(Beginning of EXTRACTED RECORDS)
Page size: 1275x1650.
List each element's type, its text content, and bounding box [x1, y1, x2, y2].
(End of EXTRACTED RECORDS)
(Beginning of EXTRACTED RECORDS)
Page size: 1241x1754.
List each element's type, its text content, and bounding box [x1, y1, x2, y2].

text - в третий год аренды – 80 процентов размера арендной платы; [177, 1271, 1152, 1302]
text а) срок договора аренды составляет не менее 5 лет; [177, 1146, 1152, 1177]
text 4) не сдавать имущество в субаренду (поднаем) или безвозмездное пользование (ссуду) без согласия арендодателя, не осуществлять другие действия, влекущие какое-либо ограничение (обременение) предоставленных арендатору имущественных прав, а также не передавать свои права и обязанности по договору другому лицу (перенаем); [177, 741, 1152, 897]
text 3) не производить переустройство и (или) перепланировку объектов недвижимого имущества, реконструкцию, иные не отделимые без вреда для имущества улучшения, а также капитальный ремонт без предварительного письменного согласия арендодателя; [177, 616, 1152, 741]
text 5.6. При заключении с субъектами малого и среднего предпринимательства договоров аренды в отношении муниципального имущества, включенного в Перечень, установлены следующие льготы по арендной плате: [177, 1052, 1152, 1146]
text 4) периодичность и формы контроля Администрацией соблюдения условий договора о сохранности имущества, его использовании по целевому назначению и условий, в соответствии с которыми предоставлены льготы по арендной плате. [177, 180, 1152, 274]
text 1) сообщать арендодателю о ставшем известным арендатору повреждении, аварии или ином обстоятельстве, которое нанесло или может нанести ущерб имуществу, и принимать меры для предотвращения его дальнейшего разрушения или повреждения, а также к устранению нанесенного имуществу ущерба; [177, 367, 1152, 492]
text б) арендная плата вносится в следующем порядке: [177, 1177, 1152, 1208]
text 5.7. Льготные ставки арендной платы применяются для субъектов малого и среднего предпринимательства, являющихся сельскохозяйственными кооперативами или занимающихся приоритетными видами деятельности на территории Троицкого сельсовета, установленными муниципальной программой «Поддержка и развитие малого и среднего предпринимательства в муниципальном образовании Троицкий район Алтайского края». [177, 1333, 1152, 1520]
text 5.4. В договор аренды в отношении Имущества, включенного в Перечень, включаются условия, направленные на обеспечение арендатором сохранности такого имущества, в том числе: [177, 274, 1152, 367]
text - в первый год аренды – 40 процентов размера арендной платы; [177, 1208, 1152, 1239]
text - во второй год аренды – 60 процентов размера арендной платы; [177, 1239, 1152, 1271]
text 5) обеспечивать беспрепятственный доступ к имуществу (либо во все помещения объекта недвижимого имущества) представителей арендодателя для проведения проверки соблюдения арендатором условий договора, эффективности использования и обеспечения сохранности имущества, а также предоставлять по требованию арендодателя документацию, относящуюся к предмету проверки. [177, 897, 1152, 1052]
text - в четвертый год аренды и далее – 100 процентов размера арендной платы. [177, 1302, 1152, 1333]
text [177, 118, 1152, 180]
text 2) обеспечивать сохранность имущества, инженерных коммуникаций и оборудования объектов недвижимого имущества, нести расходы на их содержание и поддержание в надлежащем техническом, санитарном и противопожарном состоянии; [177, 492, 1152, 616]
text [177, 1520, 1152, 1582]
(End of EXTRACTED RECORDS)
*REQUIRED ACTION*.
Scan the records for the string "Page". Copy each line in which it appears.

*OUTPUT BELOW*.
Page size: 1275x1650.
Page size: 1241x1754.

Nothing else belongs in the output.